» **PROBLEM REQUIREMENTS**
For the word "regardless", search the records and show each line in which it occurs.

(Stored data entries)
"""

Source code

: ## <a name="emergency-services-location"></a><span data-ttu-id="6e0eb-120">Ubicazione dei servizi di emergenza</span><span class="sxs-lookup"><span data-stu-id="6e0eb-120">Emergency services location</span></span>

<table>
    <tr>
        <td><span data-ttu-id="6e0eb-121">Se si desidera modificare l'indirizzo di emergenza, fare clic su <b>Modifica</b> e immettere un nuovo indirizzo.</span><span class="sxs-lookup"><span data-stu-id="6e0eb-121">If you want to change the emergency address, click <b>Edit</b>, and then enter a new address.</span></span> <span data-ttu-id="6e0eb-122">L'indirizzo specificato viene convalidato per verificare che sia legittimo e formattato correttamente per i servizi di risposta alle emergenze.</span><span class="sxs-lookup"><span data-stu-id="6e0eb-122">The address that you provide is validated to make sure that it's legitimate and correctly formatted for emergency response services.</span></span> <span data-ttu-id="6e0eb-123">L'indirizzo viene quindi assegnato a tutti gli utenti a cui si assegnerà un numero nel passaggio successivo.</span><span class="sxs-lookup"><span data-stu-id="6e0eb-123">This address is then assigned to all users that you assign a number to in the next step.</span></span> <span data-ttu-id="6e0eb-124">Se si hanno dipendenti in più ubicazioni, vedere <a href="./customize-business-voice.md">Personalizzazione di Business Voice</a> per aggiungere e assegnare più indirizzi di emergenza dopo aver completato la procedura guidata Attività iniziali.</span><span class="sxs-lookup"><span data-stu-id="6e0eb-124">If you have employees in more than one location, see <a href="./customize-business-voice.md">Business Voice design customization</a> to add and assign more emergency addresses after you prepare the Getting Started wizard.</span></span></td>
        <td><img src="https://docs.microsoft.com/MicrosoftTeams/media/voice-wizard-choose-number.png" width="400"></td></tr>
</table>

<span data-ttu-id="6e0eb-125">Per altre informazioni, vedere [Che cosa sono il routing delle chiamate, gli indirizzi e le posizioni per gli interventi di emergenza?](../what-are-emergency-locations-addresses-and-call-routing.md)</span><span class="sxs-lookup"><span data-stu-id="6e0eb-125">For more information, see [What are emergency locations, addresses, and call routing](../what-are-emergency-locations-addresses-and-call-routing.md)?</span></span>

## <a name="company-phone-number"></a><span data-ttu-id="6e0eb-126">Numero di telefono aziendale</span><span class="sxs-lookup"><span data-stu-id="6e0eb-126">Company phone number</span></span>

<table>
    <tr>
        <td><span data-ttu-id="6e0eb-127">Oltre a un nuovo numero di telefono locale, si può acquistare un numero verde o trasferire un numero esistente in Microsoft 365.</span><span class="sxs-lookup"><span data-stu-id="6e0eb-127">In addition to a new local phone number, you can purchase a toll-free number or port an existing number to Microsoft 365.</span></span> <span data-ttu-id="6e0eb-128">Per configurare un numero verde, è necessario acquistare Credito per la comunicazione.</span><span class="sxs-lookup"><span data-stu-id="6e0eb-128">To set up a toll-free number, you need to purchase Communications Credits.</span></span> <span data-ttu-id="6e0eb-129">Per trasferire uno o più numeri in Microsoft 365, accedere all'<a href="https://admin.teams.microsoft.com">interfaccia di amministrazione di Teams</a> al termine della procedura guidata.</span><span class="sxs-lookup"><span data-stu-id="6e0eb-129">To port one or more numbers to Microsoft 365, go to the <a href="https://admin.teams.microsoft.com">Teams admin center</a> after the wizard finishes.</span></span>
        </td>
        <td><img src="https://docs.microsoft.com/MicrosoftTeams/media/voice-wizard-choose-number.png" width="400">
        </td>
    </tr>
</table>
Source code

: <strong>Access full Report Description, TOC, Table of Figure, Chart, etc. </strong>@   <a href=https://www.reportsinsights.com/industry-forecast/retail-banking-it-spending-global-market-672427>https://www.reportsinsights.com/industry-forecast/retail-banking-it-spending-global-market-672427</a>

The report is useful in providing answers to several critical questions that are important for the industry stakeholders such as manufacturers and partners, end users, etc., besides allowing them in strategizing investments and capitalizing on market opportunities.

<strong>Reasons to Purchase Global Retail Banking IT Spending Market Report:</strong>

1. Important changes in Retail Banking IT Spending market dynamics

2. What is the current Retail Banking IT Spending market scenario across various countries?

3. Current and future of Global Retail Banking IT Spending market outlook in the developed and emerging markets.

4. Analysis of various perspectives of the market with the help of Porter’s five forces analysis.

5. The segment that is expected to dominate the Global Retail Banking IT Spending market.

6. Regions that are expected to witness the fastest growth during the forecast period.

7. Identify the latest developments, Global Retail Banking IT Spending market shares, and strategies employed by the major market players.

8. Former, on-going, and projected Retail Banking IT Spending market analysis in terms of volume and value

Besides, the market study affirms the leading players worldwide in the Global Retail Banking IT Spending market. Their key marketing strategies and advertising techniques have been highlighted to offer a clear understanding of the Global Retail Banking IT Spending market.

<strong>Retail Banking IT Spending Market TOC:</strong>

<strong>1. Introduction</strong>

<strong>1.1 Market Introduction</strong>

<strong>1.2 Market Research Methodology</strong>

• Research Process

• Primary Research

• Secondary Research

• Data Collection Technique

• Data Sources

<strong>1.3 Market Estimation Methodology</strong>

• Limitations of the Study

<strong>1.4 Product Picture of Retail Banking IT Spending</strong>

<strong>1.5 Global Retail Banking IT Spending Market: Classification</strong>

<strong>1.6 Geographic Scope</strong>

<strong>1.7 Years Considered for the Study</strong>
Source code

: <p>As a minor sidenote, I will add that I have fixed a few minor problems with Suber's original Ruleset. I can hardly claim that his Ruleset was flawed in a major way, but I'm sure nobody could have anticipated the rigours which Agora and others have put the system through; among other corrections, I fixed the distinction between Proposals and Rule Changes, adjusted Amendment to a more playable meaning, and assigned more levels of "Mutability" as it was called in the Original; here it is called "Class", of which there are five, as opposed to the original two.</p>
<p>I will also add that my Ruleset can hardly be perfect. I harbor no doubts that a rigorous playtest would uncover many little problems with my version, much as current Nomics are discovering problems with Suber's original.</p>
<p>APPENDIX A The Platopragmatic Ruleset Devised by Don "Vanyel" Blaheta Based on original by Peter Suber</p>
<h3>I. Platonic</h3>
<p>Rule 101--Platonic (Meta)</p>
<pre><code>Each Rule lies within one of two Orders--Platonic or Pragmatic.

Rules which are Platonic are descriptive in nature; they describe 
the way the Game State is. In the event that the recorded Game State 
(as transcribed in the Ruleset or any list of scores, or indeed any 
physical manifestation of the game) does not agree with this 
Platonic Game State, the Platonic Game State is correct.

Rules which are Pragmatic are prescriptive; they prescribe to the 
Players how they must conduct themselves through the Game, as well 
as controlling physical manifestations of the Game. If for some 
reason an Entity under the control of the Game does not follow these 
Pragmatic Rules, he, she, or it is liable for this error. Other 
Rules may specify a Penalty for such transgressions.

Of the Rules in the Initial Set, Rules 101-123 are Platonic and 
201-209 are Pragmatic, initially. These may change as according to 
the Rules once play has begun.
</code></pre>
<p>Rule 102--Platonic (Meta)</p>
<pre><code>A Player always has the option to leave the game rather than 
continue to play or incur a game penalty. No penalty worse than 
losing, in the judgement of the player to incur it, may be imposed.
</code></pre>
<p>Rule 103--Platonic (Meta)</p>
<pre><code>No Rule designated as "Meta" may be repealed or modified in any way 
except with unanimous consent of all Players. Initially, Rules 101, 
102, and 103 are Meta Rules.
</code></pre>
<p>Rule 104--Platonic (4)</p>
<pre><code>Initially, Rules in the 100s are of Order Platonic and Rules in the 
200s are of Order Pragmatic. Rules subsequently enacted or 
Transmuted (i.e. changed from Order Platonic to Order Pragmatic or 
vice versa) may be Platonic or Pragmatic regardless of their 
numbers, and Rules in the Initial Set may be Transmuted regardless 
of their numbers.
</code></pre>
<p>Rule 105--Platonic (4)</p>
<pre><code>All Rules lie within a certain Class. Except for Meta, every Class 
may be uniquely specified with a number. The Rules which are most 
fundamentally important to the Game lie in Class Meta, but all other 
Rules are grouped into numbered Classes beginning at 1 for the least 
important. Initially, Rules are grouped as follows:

"""

» **REPLY TO THE TASK**
vice versa) may be Platonic or Pragmatic regardless of their 
numbers, and Rules in the Initial Set may be Transmuted regardless 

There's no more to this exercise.